● **Objective**
Return every one of the items below word for word, with no changes.

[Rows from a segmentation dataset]
__________

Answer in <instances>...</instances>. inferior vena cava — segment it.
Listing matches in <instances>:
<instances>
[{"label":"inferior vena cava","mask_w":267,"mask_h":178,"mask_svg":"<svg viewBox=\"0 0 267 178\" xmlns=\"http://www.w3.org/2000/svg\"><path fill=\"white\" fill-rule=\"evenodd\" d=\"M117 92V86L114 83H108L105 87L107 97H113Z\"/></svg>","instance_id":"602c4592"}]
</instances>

__________

● **Solution**
Answer in <instances>...</instances>. inferior vena cava — segment it.
Listing matches in <instances>:
<instances>
[{"label":"inferior vena cava","mask_w":267,"mask_h":178,"mask_svg":"<svg viewBox=\"0 0 267 178\" xmlns=\"http://www.w3.org/2000/svg\"><path fill=\"white\" fill-rule=\"evenodd\" d=\"M117 92V86L114 83H108L105 87L107 97H113Z\"/></svg>","instance_id":"602c4592"}]
</instances>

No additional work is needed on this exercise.